Be creative. Look outside the box.
Print and Ebook launch
Do all of the above and...
- Get posters made. Use Photoshop or some other photo manipulating program to create a poster that highlights your book launch. Make it simple. Only use necessary words. Less is more. I printed mine at Costco. A bargain for $3.50 If you don't have the skill for this. Use a service like Zazzle.com to create your poster. You will pay for their expertise, but it's better than not having any posters. They will run you around 10 bucks a piece. Less, if you order more. If you are launching from a store, ask the manager what you need on posters for the store. Sometimes, they let you hang your own if you have the store's name on it. Other times, they don't allow it at all. Sometimes, they make posters for you. You may not like them, but at least they tried.
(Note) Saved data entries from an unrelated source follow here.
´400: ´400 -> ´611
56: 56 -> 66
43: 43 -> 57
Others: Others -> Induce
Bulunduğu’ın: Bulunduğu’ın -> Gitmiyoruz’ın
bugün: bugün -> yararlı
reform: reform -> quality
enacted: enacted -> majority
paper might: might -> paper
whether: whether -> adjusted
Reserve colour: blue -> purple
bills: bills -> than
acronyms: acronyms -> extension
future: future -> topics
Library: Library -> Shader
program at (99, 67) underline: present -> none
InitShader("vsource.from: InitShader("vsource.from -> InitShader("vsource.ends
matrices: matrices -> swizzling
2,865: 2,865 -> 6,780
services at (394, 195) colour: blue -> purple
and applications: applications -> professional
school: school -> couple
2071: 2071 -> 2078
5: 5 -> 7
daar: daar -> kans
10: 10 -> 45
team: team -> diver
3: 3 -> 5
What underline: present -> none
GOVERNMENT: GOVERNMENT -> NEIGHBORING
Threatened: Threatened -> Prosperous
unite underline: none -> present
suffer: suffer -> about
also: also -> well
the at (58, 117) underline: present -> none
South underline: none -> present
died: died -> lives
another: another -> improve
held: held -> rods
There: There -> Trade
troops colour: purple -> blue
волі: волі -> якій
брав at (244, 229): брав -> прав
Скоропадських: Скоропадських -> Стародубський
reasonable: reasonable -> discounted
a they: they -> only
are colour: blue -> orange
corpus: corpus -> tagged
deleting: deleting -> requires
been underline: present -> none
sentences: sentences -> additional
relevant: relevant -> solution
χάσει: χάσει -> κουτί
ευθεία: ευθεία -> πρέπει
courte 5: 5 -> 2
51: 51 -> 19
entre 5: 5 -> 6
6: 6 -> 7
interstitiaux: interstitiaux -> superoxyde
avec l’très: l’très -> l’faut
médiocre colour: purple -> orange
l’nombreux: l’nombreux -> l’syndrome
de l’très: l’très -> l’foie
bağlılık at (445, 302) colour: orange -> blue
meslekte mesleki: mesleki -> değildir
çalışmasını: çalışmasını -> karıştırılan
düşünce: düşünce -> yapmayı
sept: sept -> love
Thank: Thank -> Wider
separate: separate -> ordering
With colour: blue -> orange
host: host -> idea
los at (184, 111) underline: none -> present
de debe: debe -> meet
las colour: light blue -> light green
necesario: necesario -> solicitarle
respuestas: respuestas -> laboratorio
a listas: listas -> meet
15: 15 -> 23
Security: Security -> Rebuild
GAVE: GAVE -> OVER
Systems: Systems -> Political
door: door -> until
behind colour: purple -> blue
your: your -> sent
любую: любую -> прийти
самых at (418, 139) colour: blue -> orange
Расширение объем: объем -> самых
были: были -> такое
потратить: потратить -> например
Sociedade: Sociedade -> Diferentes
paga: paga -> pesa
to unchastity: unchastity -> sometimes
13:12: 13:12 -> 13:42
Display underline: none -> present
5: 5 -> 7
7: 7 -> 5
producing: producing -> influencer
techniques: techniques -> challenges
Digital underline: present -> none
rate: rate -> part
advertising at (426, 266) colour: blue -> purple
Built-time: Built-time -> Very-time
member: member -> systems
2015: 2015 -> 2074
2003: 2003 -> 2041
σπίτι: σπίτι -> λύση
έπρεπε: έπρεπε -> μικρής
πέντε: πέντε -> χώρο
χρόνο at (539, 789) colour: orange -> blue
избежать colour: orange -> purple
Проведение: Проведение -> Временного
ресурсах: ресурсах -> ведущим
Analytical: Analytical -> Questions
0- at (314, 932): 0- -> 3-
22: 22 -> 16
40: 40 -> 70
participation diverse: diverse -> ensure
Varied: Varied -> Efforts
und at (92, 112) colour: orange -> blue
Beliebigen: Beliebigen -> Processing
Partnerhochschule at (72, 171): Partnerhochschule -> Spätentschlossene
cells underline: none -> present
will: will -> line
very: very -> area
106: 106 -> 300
- If you are YA, get the poster hung in schools on their news boards. Give some flyers with the same info to teachers. All students take English classes every year. Make a flyer the teacher can put up on or by their door. Not all schools will let you, but try.
- Hang flyers on community bulletin boards like the ones you see in grocery stores. Be bold. Ask businesses to help you spread the word.
- Take small flyers around your neighborhood. People want to support you, help them. Do this a few days before the launch. I did 1/4 sheets of paper.
- Work with the store that is launching your book. By the way, you should be in contact with them months in advance. They like to advertise in newsletters and need time to do that. Also, it takes them a minimum of 2 weeks to get your (and other authors'--if you invite others) books in the store. Get the store to give out flyers about 2 weeks in advance. Have them hang posters in the windows and make sure employees know who you are and when the launch is happening. Be nice and encourage them to promote you.
- Get your book into libraries- donate a few. As people start requesting them, they will order more.
- I like the party atmosphere, so I invited 10 other local authors to join me and we had contests and prize drawings. I had each author bring a prize to give away and told them to advertise, too. It was a party for sure! I was the third highest selling author at a signing at that Barnes and Noble, ever.
- Some like to do launches out of their home. That is perfectly acceptable, but you still should do everything I suggested here.
- If you are POD. Order however many books you think you will need. I got 200 and had a some left over. Most authors, however, do not sell that many. Most, according to B&N only sell around 30. It's a judgement call you'll have to make. How reliable are the people you invited? How much advertising did you do? Can you do more? Don't over-estimate, but I think under-estimating is a worse crime.
- Get food at your launch. It doesn't need to be big. Bite size treats are always a winner.
- Line up the people who will help with the launch. Friendly, fun people who like events like this. No one likes a grouchy-pants. Make sure they've read your book and can talk to customers about it. If you are in a store other than a bookstore, you need to have a cashier on top of the following list: someone handing out the books or at least getting you more books when you need them, people to help with treats, people to help with contests and drawings, people to just come and support you.(Lots of people milling about creates a buzz). I was surprised at how many people I needed to help me and I was at a bookstore.
- Make sure you have several good pens. I like pilots. They flow easily so that you don't get hand cramps. By the way, what are you going to write? How will you sign your name? Decide these things before you go.
- Some people print book marks to give away. These will run you 6-7 cents a piece if you order a lot. I like to hand out double sided cards instead. These only cost a bit over a penny each if you use Uprinting and order a lot. Either way, they better look professional. You decide. I did not give away either on launch night because people were already coming for me and I wasn't advertising. When I'm at Costco signing books, I give out a ton of cards because I'm peaking their interest.